We do dances from some of the other videos and there’s a lot of Q&A — we stop the show to just talk to people. That’s the thing that seems subversive to people is the idea that in a room of 1,500 to 2,000 people, in that size room I don’t need a microphone to hear the people in the back. As long as the audience is quiet you can actually hear that person in the back and you can have a one-on-one conversation. And it just doesn’t seem to occur to people that is a thing. And it’s really delightful, especially because this is so kid friendly. For years the bell curve of our audience has gone from 18 to 30-year-old thing that rock ’n’ roll normally is, spreading out to encompass 2 to 70 year olds. Being in a place that’s more comfortable and more inviting and more appropriate for them means that we’re not just getting people like ourselves at the show, we’re getting little kids there who ask such amazing questions, like a couple of weeks ago a kid asked me, “How do you talk to girls?” And when this is a six or a 12-year-old kid you can’t be sarcastic, you can’t not answer him, and it’s a really fascinating experience to try to answer questions like that. It’s really, really fun, we’re enjoying it and people seem to enjoy it.

Q: Going back to the beginning, are you working on new music and when can we expect a new album?

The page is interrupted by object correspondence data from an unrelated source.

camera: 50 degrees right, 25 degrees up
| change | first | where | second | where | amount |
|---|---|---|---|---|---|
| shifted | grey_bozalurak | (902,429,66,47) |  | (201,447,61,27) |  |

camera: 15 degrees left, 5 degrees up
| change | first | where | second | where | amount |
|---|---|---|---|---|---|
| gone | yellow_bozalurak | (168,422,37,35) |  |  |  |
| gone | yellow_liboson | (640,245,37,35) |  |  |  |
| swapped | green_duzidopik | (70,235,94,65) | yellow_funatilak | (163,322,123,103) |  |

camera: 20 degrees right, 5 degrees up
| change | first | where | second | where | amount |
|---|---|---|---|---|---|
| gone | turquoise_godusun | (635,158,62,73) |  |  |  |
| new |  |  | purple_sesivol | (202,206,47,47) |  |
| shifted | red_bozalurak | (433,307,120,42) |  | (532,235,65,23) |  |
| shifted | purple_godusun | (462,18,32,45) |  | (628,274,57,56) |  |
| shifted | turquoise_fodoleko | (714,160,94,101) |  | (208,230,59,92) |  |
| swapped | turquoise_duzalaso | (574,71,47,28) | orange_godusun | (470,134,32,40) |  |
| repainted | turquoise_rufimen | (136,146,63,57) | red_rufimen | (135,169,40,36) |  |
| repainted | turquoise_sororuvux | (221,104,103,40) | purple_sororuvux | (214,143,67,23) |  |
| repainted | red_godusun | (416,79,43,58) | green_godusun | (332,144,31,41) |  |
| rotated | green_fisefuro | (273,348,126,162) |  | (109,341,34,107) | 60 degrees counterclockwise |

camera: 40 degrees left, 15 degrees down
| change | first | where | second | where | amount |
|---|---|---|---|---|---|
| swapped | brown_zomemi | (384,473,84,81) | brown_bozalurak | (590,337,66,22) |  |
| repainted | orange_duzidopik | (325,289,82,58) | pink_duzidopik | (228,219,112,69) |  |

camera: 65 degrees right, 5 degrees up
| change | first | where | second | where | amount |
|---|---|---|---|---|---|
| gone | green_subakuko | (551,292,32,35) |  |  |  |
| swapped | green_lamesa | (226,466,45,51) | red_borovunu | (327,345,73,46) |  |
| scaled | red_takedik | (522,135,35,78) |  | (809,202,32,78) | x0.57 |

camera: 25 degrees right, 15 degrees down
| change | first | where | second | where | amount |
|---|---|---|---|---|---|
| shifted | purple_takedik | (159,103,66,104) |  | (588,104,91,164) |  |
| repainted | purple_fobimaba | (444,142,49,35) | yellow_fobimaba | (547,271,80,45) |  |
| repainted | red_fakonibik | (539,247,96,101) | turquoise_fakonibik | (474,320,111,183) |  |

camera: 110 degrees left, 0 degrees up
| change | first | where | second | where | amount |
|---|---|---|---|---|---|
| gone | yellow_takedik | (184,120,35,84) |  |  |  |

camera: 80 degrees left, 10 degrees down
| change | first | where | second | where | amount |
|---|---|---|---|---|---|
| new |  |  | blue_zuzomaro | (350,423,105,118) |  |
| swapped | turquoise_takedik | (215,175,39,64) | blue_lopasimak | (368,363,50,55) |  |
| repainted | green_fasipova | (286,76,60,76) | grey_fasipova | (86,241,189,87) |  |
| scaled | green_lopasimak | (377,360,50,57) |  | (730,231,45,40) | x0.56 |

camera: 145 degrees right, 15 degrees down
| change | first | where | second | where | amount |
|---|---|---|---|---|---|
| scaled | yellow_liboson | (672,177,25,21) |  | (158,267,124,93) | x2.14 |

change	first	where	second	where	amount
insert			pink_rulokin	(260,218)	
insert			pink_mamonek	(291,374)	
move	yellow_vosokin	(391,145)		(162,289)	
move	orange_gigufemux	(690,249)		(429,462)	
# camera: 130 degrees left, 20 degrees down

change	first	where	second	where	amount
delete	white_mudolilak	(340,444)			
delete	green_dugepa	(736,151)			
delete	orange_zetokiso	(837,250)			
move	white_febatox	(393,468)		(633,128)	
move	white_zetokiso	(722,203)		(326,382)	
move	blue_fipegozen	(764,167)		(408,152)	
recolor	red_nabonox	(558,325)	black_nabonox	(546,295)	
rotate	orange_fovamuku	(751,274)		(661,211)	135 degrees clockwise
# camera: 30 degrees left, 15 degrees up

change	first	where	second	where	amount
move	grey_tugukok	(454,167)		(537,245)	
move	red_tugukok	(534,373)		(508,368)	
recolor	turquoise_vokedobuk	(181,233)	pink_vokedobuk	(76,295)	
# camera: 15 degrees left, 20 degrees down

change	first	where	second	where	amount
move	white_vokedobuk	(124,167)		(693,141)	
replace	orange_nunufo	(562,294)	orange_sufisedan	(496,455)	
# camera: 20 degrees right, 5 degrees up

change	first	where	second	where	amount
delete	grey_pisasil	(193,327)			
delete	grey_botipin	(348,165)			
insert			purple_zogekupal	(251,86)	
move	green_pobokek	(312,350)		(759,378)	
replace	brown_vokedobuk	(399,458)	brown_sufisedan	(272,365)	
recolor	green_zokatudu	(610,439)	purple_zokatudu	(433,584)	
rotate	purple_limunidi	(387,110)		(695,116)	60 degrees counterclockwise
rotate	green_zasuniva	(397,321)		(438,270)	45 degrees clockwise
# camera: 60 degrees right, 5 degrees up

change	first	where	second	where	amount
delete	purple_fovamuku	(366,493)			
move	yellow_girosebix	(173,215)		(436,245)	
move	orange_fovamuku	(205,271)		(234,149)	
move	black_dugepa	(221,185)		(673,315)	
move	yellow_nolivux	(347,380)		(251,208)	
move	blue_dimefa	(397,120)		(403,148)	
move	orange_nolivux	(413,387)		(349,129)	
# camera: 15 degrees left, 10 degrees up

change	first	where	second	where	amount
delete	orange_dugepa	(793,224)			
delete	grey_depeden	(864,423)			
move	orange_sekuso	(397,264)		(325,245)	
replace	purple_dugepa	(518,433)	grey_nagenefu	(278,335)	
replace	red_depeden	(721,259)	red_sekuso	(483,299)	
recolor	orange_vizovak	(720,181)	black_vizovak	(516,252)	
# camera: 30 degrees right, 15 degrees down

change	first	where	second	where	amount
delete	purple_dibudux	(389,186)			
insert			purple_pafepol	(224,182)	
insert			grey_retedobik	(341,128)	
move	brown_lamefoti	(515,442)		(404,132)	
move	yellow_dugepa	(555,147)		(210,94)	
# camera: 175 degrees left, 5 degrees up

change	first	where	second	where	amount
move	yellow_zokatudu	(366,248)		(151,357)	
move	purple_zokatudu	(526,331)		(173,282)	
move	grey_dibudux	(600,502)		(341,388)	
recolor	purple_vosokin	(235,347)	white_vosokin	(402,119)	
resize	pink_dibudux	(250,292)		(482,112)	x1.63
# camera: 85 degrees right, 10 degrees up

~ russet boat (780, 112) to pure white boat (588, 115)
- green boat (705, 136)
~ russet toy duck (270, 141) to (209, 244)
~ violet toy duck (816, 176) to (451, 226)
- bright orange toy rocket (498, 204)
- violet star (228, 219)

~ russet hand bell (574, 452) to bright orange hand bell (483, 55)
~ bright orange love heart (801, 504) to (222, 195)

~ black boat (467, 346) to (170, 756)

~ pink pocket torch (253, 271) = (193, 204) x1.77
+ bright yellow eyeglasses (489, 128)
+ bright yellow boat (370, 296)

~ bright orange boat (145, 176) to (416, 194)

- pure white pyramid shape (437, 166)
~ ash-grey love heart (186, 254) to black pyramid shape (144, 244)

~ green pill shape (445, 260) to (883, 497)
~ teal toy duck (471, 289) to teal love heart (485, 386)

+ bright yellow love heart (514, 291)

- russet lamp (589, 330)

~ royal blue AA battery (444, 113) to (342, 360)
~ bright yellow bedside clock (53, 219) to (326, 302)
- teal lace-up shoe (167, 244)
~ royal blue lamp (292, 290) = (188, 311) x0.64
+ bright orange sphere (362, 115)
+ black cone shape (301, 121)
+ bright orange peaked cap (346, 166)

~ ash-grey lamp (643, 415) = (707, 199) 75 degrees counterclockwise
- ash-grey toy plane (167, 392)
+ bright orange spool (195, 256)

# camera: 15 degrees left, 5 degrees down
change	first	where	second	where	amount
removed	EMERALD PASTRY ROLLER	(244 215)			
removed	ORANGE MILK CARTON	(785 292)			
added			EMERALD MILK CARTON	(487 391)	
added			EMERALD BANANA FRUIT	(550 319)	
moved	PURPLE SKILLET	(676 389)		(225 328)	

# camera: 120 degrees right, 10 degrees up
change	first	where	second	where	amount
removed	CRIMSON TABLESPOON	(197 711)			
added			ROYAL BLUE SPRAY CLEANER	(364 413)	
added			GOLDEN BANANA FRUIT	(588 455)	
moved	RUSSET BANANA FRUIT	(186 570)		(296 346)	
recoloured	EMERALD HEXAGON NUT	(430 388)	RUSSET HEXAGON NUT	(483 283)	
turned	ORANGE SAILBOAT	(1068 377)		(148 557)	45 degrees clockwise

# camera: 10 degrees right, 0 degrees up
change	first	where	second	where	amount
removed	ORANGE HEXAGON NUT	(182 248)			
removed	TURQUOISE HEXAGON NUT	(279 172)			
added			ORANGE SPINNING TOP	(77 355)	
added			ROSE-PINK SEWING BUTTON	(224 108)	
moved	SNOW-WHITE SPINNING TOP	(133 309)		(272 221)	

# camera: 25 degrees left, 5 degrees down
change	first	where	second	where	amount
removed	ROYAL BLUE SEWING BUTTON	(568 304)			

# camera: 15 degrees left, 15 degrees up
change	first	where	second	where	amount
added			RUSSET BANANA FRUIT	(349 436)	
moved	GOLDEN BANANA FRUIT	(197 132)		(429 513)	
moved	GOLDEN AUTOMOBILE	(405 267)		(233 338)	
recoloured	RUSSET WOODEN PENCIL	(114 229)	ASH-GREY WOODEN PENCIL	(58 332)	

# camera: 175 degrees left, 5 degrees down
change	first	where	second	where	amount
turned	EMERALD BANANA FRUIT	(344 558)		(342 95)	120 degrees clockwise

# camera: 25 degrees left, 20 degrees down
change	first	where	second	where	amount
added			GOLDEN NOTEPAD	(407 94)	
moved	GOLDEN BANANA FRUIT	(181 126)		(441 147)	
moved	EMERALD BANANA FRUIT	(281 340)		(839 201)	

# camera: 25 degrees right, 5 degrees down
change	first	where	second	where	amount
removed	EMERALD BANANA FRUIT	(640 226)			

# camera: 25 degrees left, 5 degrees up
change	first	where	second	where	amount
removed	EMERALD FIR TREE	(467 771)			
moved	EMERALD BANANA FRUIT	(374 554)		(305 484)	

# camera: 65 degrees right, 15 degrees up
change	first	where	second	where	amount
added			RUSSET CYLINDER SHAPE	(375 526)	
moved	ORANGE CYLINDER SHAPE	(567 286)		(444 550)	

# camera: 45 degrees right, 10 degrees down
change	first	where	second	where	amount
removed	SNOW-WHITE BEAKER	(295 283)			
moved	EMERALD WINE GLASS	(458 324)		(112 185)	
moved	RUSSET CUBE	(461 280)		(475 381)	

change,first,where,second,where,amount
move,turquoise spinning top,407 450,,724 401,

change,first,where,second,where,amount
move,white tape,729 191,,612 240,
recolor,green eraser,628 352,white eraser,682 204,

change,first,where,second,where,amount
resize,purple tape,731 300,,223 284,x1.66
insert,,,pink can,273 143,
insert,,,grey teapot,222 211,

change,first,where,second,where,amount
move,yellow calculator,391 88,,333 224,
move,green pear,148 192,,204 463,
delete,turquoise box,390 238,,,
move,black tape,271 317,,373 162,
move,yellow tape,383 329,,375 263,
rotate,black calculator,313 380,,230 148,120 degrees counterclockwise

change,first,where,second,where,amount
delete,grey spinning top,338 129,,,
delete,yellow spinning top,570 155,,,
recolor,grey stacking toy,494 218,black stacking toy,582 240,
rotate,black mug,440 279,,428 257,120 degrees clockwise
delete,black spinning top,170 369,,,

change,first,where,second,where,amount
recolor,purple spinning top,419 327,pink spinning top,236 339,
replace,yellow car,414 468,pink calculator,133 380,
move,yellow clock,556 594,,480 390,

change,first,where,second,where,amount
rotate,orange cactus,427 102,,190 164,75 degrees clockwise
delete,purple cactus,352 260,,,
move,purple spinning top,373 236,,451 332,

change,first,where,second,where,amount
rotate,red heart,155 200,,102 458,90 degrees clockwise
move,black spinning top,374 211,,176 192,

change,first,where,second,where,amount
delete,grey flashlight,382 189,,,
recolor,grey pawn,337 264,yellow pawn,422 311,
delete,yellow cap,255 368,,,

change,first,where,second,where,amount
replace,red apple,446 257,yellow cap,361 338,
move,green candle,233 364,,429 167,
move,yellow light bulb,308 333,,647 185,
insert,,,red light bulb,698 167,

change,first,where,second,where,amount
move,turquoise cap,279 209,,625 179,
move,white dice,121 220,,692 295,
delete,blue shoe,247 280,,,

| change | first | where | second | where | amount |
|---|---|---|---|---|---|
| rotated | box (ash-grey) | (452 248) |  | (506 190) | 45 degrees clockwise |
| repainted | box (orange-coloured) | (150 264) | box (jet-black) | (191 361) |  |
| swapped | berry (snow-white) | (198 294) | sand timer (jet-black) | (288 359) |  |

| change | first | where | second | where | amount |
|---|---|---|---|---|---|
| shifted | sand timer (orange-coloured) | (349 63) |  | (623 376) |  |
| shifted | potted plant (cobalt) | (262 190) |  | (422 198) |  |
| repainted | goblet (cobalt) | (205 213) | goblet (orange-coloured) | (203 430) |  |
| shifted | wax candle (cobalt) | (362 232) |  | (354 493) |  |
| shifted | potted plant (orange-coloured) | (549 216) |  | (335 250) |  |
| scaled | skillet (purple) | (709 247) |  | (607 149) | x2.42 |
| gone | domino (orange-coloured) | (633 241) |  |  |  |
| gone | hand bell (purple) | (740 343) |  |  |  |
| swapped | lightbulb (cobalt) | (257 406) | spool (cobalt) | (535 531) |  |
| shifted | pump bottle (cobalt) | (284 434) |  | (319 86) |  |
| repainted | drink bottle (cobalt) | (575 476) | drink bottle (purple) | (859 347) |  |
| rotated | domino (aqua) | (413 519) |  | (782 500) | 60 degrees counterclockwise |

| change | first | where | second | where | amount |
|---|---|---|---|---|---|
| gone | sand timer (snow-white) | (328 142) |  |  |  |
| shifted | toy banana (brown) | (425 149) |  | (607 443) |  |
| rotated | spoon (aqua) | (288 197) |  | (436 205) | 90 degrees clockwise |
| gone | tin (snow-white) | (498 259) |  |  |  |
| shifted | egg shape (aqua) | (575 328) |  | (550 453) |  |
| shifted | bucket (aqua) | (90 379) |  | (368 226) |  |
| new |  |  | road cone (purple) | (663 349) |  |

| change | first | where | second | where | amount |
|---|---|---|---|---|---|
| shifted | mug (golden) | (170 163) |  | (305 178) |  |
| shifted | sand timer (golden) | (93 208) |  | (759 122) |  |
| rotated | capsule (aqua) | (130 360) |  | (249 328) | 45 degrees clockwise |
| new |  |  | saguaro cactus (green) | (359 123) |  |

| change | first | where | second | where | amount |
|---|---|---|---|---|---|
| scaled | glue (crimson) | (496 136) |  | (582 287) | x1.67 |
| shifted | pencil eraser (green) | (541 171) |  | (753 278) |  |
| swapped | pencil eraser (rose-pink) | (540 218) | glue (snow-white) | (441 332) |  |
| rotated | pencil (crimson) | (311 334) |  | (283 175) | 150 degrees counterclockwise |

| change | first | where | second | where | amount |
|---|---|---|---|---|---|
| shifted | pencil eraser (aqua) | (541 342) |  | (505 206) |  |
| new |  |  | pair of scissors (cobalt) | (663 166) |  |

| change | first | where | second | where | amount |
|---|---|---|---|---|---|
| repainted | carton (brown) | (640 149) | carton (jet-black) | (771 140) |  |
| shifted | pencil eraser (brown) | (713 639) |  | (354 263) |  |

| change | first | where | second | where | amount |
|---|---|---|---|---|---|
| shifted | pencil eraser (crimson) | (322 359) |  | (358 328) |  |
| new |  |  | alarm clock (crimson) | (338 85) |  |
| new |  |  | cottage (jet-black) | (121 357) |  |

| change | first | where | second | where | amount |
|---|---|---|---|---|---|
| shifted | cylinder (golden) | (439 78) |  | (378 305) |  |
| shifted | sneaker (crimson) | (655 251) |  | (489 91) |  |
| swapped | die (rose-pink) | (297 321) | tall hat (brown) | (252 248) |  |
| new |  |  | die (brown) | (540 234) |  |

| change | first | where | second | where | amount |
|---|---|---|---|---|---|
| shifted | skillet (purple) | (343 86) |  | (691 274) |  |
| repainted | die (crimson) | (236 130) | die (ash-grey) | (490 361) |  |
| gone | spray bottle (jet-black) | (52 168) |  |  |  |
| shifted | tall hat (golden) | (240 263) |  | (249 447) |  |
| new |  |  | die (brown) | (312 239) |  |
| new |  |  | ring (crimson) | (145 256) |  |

A: Yes, we’re working on new music and we’re clearly very bad at doing things quickly. Every album I’m like, “We’re going to get the next one out in 18 months — come on …” I don’t know when the next one will be because we slowed down a lot so that I could have my baby twins and our guitarist had a child, so we’ve been on a reduced schedule. It turns out that two babies is a lot of babies … Hopefully we’ll have something out in 2019, we’d love some new music, it’s just slower when you have babies.